*** EXTRACTED DATA ***

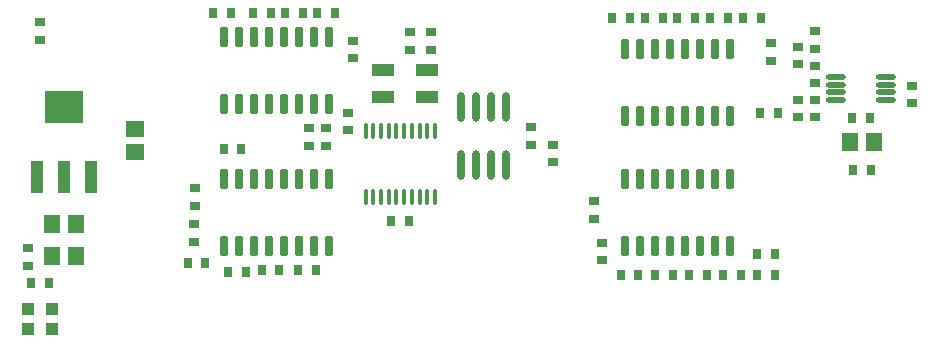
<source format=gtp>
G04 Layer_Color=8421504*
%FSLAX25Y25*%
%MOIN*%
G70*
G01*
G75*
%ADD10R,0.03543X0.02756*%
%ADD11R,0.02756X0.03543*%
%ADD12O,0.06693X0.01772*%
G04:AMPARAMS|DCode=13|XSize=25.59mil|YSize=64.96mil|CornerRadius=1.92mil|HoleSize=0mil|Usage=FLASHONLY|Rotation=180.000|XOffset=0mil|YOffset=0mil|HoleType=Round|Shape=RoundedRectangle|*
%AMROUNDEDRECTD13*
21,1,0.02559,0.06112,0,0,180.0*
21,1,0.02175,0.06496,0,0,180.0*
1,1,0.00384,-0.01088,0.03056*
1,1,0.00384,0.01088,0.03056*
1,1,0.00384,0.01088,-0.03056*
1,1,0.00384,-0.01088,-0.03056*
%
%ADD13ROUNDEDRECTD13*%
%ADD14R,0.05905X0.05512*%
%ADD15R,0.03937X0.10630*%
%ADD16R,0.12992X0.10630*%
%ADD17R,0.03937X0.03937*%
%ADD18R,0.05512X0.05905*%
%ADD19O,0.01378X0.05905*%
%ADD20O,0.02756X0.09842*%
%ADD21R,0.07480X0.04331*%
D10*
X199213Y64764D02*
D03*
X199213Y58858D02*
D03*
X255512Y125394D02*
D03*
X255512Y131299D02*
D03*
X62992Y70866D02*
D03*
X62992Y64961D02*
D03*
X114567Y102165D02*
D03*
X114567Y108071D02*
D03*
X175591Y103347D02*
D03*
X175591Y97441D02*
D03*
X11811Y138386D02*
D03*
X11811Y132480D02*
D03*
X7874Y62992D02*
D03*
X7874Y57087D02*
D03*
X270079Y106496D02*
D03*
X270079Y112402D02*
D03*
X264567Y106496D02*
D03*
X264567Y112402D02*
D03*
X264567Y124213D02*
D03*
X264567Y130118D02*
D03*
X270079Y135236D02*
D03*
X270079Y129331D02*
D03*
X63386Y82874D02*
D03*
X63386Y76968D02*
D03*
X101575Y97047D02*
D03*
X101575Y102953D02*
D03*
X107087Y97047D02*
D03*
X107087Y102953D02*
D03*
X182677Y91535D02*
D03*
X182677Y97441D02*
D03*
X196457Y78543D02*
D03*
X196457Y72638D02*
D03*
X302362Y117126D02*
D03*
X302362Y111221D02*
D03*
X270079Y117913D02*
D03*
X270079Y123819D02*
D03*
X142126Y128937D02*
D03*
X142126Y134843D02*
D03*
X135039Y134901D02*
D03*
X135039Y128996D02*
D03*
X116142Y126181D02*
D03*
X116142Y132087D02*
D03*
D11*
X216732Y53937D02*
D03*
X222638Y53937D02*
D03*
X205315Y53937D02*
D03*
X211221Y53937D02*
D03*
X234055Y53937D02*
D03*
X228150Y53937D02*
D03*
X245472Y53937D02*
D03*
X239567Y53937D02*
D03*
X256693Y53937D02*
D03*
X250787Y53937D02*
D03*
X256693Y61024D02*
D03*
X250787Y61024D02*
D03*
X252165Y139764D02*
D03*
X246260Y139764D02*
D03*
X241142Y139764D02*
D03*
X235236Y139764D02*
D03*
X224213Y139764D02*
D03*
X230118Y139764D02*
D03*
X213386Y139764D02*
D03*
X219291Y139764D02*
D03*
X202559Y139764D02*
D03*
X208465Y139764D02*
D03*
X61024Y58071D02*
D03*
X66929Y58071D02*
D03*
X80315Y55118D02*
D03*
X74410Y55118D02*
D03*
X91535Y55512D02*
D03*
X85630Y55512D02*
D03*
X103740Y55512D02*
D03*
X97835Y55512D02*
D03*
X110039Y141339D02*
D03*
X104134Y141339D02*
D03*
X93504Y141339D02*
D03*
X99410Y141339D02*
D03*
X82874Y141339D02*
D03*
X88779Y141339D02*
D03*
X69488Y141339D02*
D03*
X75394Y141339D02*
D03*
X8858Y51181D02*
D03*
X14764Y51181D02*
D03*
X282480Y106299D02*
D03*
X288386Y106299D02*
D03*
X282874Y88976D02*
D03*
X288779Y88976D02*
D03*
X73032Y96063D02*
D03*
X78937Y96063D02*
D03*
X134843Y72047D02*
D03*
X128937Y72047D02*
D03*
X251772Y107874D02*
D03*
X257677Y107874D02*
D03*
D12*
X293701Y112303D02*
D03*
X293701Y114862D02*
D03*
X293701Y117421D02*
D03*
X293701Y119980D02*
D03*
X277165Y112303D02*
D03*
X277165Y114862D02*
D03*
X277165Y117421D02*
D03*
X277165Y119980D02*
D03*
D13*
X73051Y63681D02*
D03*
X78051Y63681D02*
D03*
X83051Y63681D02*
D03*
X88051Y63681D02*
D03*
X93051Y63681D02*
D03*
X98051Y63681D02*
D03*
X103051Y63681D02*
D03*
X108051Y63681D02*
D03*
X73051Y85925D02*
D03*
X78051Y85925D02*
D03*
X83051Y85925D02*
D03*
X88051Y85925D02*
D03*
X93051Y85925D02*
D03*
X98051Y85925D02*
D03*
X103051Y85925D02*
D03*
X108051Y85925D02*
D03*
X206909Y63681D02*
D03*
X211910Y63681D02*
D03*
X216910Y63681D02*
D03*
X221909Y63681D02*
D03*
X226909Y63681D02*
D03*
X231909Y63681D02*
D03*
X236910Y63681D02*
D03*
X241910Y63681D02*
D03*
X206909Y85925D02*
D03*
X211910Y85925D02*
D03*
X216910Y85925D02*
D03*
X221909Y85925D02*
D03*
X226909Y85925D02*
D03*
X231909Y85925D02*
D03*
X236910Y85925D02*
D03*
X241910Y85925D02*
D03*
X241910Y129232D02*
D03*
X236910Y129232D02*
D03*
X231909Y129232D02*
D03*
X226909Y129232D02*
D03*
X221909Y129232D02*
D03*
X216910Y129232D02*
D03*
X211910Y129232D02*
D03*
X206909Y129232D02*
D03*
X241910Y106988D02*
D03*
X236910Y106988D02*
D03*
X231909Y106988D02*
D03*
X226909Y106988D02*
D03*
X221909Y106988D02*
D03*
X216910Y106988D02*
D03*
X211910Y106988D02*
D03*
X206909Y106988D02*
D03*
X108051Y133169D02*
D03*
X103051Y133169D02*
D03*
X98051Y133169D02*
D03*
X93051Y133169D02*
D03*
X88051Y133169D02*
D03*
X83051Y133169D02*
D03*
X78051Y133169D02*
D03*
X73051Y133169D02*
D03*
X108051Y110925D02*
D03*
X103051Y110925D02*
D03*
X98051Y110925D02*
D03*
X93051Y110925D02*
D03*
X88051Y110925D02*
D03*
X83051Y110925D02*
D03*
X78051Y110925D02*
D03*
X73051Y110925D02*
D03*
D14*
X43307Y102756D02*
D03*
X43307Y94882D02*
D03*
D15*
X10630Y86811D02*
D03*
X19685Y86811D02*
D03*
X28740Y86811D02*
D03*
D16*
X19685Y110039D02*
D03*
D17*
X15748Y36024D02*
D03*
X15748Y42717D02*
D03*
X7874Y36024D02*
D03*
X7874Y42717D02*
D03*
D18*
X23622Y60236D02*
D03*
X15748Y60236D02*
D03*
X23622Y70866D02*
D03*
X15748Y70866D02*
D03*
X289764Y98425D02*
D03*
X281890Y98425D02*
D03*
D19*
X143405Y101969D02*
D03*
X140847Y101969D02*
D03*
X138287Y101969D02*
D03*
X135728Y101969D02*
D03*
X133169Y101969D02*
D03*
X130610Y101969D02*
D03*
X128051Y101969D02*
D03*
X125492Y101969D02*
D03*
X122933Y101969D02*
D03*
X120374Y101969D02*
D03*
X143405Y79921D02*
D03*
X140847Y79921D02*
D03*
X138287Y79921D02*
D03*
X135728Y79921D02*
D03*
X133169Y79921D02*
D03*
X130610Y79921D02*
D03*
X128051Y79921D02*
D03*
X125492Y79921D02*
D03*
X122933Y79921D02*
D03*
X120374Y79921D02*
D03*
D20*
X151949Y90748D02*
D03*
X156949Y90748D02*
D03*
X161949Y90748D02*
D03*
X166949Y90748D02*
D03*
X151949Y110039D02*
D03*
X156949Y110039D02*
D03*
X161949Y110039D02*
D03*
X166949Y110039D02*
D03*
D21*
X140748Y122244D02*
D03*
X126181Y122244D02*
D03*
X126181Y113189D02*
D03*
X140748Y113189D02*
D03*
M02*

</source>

***

● WHAT YOU ARE ASKED TO DO
Nothing but the lines from the one containing "X7874Y42717D02*" through the end of the entries belongs in the answer; repeat them exactly.

● RESULT OF THE TASK
X7874Y42717D02*
D03*
D18*
X23622Y60236D02*
D03*
X15748Y60236D02*
D03*
X23622Y70866D02*
D03*
X15748Y70866D02*
D03*
X289764Y98425D02*
D03*
X281890Y98425D02*
D03*
D19*
X143405Y101969D02*
D03*
X140847Y101969D02*
D03*
X138287Y101969D02*
D03*
X135728Y101969D02*
D03*
X133169Y101969D02*
D03*
X130610Y101969D02*
D03*
X128051Y101969D02*
D03*
X125492Y101969D02*
D03*
X122933Y101969D02*
D03*
X120374Y101969D02*
D03*
X143405Y79921D02*
D03*
X140847Y79921D02*
D03*
X138287Y79921D02*
D03*
X135728Y79921D02*
D03*
X133169Y79921D02*
D03*
X130610Y79921D02*
D03*
X128051Y79921D02*
D03*
X125492Y79921D02*
D03*
X122933Y79921D02*
D03*
X120374Y79921D02*
D03*
D20*
X151949Y90748D02*
D03*
X156949Y90748D02*
D03*
X161949Y90748D02*
D03*
X166949Y90748D02*
D03*
X151949Y110039D02*
D03*
X156949Y110039D02*
D03*
X161949Y110039D02*
D03*
X166949Y110039D02*
D03*
D21*
X140748Y122244D02*
D03*
X126181Y122244D02*
D03*
X126181Y113189D02*
D03*
X140748Y113189D02*
D03*
M02*

</source>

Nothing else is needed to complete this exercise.